Nettetal: Müllgebühren werden sinken
VON LUDGER PETERS - zuletzt aktualisiert: 29.08.2008Nettetal (RPO). Nettetal hat nach langer Zeit endlich wieder die Abfall-Sammlung ausgeschrieben. Der Bürger profitiert davon, denn die Preise geben kräftig nach. Sie machen aber nur den geringeren Teil der Gebührenkalkulation aus.
Entscheidungen
Lose Ausgeschrieben waren vier einzelne Lose
EGN Restmüll/Biotonne Grau und braune Tonne fährt wie bisher die Firma EGN aus Viersen ab. Das Ausschreibungslos Papier und Pappe ging auch an EGN.
Alba Sperrgut, Elektroschrott und Bündelabfuhr übernimmt künftig Alba.
Schönmackers Das Kempener Unternehmen erhielt den Zuschlag für Schadstoffe und Batterien.

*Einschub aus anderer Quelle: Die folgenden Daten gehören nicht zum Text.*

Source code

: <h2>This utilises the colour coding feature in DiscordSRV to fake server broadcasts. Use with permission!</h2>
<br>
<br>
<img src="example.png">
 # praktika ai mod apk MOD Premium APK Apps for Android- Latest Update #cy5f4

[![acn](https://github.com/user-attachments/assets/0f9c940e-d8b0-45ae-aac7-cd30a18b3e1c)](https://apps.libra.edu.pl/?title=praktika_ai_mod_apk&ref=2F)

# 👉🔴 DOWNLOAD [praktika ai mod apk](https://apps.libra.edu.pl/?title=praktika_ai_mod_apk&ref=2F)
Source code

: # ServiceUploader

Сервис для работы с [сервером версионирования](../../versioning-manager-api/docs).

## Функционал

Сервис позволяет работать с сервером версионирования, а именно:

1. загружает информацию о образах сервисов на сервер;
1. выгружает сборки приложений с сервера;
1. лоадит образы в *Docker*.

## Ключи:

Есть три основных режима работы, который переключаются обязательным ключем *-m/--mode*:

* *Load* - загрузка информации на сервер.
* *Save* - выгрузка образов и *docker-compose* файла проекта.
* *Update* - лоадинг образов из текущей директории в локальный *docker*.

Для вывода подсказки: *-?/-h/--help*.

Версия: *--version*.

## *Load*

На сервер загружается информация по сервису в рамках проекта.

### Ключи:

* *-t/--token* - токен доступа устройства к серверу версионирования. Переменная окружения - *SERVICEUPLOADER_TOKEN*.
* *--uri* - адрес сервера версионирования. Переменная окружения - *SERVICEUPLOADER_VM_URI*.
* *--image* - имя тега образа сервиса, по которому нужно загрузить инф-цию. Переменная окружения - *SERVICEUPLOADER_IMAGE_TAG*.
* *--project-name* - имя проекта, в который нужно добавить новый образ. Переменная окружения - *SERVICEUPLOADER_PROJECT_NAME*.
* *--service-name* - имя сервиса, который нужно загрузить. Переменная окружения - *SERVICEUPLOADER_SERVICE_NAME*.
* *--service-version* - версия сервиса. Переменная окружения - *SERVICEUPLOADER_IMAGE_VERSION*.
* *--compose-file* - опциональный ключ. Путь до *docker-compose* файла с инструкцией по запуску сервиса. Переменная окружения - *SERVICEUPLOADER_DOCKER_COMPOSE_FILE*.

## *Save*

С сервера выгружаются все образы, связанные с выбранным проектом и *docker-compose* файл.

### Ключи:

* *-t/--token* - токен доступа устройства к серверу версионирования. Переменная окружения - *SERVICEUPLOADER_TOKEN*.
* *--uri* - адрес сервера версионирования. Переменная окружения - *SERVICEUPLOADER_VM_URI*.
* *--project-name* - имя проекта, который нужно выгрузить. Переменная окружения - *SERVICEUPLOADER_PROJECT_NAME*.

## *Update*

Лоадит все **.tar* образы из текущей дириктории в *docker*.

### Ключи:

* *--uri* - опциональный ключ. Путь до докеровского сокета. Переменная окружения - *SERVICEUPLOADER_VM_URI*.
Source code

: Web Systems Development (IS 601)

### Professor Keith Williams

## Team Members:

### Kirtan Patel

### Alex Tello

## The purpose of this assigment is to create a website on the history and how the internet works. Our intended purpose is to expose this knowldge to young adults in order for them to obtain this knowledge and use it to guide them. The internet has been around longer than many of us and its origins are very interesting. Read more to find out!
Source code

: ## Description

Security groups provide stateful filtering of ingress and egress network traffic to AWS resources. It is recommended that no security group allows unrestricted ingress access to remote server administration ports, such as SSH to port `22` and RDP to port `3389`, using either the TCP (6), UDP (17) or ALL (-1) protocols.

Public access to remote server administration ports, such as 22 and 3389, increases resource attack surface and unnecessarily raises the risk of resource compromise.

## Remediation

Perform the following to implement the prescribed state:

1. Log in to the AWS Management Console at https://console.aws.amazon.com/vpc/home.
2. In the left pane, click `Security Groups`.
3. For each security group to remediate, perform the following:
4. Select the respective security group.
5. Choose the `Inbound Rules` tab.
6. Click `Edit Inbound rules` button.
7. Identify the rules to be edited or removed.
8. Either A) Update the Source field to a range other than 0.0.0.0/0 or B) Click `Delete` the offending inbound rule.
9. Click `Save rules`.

Die Müllgebühren Stadt werden im kommenden Jahr sinken. Die Ausschreibung der Abfalleinsammlung hat deutlich nachgebende Preise ergeben. „Etwa fünfzig Prozent weniger“, berichtete Kämmerer Norbert Müller nach der Sitzung des Hauptausschusses.
So stark werden die Gebühren selbst allerdings nicht sinken. Gerechnet wird mit einer Quote von etwa 12,5 Prozent. Denn das Sammeln von Abfällen macht in der Gebührenkalkulation etwa 25 Prozent aus. 75 Prozent der Gebühren errechnen sich aus der Verwertung und Verbrennung. Dafür ist allerdings nicht die Stadt, sondern der Kreis Viersen zuständig.
Die Stadt Nettetal hatte in Kooperation mit der Gemeinde Grefrath die Abfalleinsammlung neu ausgeschrieben. Davon versprach man sich Vorteile durch geringere Kosten für Transport und Logistik. Wieweit der Effekt konkret eingetreten ist, kann Müller nicht sagen. „Aber es hat sich ausgewirkt“, sagt er.
Erstmals wieder ausgeschrieben
In Nettetal ist seit Jahrzehnten die Abfalleinsammlung nicht mehr ausgeschrieben worden. Trienekens und die Nachfolgeunternehmen bis hin zu EGN behielten den Auftrag durch permanente Fortschreibung. Dafür gab es finanzielle Zückerchen. „Obwohl diese Praxis immer wieder im Rat kritisiert wurde, hat man sie stets fortgesetzt. Ich bin froh, dass die Leistungen ausgeschrieben wurden“, äußerte sich gestern der FDP-Fraktionsvorsitzende Hans-Willy Troost. Ab Januar führt die Stadt das „Ident-System“ ein: Jede Restmülltonne erhält einen Chip, der die Anzahl der Leerungen registriert. Pauschal werden mindestens 15 Leerungen jährlich abgerechnet, jede darüber hinausgehende Leerung kostet den Bürger zusätzlich Geld. „Wir stellen das System aber erst ab 2010 scharf, damit sowohl wir als auch die Bürger Erfahrungen sammeln“, versicherte Müller.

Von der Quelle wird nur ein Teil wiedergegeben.